Taking the line with "M1035 32 1060 44 1054 58 1028 46Z" as the first and the line with "M809 274 836 282 827 315 800 308Z" as the last, set down exactly every line in that range from the entries below, and no more.

### Data supplied:
════════

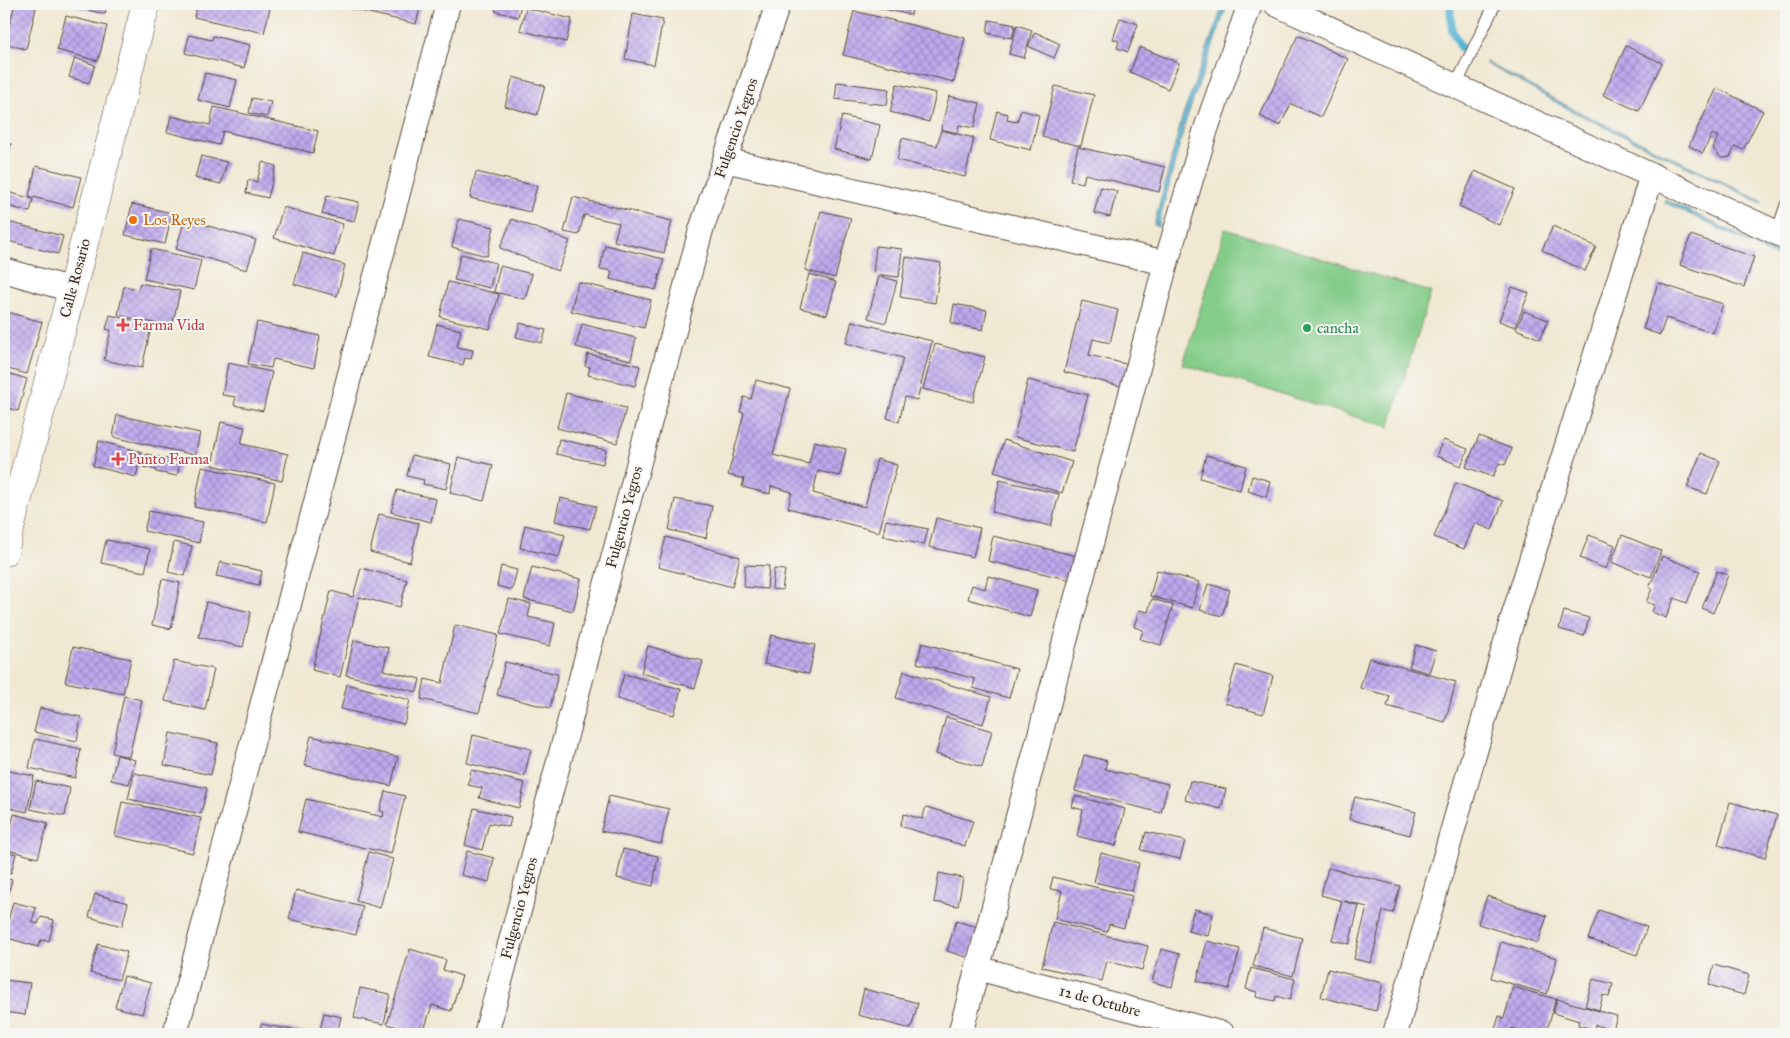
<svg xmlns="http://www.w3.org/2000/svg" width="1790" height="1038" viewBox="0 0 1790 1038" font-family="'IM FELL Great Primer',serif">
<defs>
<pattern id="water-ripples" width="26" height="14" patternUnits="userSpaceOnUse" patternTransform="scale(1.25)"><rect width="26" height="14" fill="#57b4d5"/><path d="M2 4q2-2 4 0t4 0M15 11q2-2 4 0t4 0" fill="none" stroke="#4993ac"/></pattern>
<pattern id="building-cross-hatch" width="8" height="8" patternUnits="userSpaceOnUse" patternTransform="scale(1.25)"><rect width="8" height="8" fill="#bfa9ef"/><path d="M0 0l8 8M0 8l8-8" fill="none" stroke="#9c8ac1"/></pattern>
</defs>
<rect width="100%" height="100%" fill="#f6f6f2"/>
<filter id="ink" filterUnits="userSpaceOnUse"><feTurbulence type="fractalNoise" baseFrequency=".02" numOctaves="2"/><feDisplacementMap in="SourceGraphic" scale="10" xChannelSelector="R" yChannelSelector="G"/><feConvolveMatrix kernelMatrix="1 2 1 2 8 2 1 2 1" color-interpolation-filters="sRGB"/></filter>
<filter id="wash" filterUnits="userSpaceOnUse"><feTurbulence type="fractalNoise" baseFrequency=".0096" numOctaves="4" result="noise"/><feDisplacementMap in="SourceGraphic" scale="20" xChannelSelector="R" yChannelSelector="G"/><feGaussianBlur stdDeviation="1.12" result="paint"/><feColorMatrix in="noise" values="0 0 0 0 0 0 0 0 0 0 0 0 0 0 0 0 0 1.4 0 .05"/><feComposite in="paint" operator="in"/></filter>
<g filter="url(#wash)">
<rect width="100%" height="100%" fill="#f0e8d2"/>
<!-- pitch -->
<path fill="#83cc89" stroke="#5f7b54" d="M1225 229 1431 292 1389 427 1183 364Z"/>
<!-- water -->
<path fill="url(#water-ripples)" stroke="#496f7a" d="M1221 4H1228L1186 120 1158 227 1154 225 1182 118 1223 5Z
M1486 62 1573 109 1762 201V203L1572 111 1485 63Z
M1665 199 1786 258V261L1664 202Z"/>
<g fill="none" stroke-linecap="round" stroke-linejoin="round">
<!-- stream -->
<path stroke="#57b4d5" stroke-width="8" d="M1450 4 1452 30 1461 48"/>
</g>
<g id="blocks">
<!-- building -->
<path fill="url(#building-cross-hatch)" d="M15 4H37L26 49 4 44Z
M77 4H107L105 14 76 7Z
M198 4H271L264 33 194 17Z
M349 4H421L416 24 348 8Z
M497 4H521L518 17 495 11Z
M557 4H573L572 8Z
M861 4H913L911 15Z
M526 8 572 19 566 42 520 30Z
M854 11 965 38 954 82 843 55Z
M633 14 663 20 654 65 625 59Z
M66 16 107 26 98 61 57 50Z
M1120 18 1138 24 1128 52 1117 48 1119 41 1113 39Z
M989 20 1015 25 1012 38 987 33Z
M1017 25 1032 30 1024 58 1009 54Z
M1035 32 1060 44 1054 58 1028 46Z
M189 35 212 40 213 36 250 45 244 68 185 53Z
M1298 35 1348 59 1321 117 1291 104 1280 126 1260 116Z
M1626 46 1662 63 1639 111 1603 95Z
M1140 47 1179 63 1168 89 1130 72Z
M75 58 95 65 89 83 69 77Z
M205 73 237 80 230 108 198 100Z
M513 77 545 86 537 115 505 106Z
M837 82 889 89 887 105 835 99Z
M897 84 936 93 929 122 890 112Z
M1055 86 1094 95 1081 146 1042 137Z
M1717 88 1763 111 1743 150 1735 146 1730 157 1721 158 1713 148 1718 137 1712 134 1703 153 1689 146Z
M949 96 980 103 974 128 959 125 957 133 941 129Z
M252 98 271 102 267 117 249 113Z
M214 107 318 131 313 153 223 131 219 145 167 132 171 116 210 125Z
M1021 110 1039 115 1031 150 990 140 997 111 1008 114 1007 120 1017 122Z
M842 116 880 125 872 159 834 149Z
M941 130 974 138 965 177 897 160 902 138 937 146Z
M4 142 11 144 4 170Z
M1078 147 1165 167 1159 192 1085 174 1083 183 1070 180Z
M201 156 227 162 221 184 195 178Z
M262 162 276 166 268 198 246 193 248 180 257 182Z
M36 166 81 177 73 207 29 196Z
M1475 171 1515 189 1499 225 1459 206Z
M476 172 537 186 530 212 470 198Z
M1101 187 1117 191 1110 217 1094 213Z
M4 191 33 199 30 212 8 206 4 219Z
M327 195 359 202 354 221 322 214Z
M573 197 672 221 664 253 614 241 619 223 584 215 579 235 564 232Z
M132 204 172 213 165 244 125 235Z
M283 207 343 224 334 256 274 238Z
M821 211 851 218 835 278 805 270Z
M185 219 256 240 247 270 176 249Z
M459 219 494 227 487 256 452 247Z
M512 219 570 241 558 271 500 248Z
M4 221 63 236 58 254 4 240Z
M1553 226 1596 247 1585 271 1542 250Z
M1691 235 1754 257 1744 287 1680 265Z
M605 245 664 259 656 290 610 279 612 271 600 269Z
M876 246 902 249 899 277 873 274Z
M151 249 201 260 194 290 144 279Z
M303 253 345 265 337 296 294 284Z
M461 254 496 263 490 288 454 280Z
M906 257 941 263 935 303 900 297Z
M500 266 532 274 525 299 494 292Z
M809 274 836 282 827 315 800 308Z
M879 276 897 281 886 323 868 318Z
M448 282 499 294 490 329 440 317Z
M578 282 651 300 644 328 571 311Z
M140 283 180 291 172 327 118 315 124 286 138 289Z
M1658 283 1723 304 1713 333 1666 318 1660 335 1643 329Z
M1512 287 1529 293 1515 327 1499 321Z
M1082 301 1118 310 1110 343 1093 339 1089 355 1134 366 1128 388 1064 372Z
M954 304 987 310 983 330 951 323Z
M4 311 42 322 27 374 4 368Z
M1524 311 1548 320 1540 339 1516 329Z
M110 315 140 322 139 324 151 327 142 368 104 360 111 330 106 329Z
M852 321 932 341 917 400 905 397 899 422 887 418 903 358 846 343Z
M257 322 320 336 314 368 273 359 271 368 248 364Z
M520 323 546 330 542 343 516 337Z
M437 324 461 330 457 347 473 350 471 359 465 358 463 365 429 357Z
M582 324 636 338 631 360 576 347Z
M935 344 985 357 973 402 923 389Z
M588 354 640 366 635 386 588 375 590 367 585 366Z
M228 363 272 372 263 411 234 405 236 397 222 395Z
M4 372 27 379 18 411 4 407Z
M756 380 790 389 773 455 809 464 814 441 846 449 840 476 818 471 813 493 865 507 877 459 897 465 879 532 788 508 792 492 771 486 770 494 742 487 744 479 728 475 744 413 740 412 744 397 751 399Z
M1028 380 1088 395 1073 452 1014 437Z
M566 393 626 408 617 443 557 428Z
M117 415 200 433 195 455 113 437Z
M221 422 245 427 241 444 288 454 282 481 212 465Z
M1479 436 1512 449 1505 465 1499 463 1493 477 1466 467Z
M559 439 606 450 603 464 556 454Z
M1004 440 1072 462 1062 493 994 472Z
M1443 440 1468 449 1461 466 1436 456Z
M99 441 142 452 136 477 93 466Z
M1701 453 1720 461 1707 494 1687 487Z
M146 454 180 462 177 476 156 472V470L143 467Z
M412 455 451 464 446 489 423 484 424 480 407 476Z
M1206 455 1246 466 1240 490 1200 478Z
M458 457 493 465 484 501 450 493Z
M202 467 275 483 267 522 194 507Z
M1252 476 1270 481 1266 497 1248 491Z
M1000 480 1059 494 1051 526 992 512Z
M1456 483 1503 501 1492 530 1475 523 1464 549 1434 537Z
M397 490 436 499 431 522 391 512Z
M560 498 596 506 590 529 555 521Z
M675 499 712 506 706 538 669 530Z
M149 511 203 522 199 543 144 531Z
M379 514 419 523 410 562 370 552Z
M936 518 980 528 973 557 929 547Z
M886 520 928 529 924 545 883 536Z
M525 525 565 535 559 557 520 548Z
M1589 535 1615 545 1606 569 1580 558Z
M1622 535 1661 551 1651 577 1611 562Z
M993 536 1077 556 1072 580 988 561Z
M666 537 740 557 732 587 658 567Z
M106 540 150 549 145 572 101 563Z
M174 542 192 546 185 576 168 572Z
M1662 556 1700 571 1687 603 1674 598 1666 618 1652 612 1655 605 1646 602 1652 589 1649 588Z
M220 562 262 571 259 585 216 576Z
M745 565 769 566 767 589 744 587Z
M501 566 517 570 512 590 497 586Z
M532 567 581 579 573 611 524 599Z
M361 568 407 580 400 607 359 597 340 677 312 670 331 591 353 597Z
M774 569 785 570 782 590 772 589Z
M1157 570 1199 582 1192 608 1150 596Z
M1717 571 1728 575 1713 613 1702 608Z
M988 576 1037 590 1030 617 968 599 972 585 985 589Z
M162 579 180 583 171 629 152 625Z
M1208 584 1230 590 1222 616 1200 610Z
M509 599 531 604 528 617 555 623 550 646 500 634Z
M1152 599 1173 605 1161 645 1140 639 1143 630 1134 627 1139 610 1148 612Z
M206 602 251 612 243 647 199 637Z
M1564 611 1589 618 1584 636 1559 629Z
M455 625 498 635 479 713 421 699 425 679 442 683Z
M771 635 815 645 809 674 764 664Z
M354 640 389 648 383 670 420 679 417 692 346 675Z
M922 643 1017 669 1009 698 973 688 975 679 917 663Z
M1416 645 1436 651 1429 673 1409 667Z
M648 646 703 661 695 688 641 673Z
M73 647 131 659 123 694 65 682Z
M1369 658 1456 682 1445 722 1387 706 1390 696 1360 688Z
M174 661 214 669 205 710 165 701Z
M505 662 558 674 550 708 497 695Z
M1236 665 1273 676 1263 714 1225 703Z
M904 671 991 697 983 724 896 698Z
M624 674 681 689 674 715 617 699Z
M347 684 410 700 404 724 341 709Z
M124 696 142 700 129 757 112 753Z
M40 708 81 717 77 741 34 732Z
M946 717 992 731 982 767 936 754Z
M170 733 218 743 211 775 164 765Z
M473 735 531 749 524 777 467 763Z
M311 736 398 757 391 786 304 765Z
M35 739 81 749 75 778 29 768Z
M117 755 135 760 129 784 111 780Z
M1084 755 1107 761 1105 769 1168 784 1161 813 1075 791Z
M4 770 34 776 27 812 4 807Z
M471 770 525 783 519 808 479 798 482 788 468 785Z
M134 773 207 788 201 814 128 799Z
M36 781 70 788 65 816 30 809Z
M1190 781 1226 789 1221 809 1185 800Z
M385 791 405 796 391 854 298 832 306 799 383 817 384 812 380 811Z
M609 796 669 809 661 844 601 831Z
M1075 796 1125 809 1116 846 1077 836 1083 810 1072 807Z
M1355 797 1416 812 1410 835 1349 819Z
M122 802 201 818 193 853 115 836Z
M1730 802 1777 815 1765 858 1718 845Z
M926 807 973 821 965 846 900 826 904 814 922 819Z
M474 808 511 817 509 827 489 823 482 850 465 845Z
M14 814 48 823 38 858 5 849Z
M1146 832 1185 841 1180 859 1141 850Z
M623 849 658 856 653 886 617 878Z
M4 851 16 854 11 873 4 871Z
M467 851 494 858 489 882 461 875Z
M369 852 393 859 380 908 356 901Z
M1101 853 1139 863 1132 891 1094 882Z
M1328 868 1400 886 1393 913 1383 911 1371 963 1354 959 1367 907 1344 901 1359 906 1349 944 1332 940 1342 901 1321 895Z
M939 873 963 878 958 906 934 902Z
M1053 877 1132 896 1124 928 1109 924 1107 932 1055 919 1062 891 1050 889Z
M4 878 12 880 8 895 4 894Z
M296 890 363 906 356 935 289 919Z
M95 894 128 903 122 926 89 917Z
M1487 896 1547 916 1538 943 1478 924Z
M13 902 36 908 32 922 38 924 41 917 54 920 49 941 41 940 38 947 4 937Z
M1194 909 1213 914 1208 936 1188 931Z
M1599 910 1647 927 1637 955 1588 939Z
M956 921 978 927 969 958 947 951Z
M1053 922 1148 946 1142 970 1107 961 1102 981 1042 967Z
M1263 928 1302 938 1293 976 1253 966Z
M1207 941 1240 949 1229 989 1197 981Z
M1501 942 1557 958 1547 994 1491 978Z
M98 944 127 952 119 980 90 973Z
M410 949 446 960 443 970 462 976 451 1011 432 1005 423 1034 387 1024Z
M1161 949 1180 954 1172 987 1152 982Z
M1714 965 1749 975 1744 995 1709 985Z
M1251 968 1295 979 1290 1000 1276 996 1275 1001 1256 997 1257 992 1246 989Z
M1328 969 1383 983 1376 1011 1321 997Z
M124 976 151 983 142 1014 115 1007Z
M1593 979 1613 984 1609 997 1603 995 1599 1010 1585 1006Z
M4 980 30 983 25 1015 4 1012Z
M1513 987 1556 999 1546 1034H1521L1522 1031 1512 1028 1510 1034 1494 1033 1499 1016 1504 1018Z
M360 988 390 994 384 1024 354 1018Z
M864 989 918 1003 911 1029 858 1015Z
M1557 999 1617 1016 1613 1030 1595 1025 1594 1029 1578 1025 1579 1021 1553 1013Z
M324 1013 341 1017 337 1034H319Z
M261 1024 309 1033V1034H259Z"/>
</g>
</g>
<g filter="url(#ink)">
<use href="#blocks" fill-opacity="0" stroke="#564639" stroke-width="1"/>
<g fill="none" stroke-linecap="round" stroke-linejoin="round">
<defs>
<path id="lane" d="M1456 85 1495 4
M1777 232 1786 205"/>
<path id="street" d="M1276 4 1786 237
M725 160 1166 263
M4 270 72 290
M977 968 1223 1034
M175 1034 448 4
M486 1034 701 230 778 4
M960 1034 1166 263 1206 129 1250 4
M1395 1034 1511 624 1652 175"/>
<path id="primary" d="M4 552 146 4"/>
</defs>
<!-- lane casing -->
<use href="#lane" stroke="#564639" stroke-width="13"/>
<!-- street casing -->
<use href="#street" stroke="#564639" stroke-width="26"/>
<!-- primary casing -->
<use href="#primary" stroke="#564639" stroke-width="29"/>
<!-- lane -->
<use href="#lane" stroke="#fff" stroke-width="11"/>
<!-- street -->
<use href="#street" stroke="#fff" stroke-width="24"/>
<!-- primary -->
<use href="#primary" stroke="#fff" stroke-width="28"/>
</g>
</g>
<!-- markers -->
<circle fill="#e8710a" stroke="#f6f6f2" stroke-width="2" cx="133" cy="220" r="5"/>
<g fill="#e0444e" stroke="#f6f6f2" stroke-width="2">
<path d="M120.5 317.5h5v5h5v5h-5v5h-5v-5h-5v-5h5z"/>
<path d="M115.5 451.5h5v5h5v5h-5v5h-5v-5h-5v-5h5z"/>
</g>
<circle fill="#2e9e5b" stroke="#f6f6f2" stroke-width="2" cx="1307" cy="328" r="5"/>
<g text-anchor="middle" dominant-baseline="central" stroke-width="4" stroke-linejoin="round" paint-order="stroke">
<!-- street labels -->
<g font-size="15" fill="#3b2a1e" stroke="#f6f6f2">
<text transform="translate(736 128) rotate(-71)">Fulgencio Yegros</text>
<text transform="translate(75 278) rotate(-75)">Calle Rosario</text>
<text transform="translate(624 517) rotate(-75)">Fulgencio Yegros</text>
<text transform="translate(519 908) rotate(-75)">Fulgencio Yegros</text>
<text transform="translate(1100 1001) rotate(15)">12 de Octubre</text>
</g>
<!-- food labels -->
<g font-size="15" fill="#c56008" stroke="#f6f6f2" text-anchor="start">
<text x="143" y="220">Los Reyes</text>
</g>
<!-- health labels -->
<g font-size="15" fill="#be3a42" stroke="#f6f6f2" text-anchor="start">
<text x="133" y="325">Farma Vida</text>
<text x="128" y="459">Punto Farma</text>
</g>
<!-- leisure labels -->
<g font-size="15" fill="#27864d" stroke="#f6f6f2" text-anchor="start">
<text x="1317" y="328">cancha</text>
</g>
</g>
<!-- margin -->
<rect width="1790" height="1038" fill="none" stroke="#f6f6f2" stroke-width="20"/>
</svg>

════════

### Solution:
M1035 32 1060 44 1054 58 1028 46Z
M189 35 212 40 213 36 250 45 244 68 185 53Z
M1298 35 1348 59 1321 117 1291 104 1280 126 1260 116Z
M1626 46 1662 63 1639 111 1603 95Z
M1140 47 1179 63 1168 89 1130 72Z
M75 58 95 65 89 83 69 77Z
M205 73 237 80 230 108 198 100Z
M513 77 545 86 537 115 505 106Z
M837 82 889 89 887 105 835 99Z
M897 84 936 93 929 122 890 112Z
M1055 86 1094 95 1081 146 1042 137Z
M1717 88 1763 111 1743 150 1735 146 1730 157 1721 158 1713 148 1718 137 1712 134 1703 153 1689 146Z
M949 96 980 103 974 128 959 125 957 133 941 129Z
M252 98 271 102 267 117 249 113Z
M214 107 318 131 313 153 223 131 219 145 167 132 171 116 210 125Z
M1021 110 1039 115 1031 150 990 140 997 111 1008 114 1007 120 1017 122Z
M842 116 880 125 872 159 834 149Z
M941 130 974 138 965 177 897 160 902 138 937 146Z
M4 142 11 144 4 170Z
M1078 147 1165 167 1159 192 1085 174 1083 183 1070 180Z
M201 156 227 162 221 184 195 178Z
M262 162 276 166 268 198 246 193 248 180 257 182Z
M36 166 81 177 73 207 29 196Z
M1475 171 1515 189 1499 225 1459 206Z
M476 172 537 186 530 212 470 198Z
M1101 187 1117 191 1110 217 1094 213Z
M4 191 33 199 30 212 8 206 4 219Z
M327 195 359 202 354 221 322 214Z
M573 197 672 221 664 253 614 241 619 223 584 215 579 235 564 232Z
M132 204 172 213 165 244 125 235Z
M283 207 343 224 334 256 274 238Z
M821 211 851 218 835 278 805 270Z
M185 219 256 240 247 270 176 249Z
M459 219 494 227 487 256 452 247Z
M512 219 570 241 558 271 500 248Z
M4 221 63 236 58 254 4 240Z
M1553 226 1596 247 1585 271 1542 250Z
M1691 235 1754 257 1744 287 1680 265Z
M605 245 664 259 656 290 610 279 612 271 600 269Z
M876 246 902 249 899 277 873 274Z
M151 249 201 260 194 290 144 279Z
M303 253 345 265 337 296 294 284Z
M461 254 496 263 490 288 454 280Z
M906 257 941 263 935 303 900 297Z
M500 266 532 274 525 299 494 292Z
M809 274 836 282 827 315 800 308Z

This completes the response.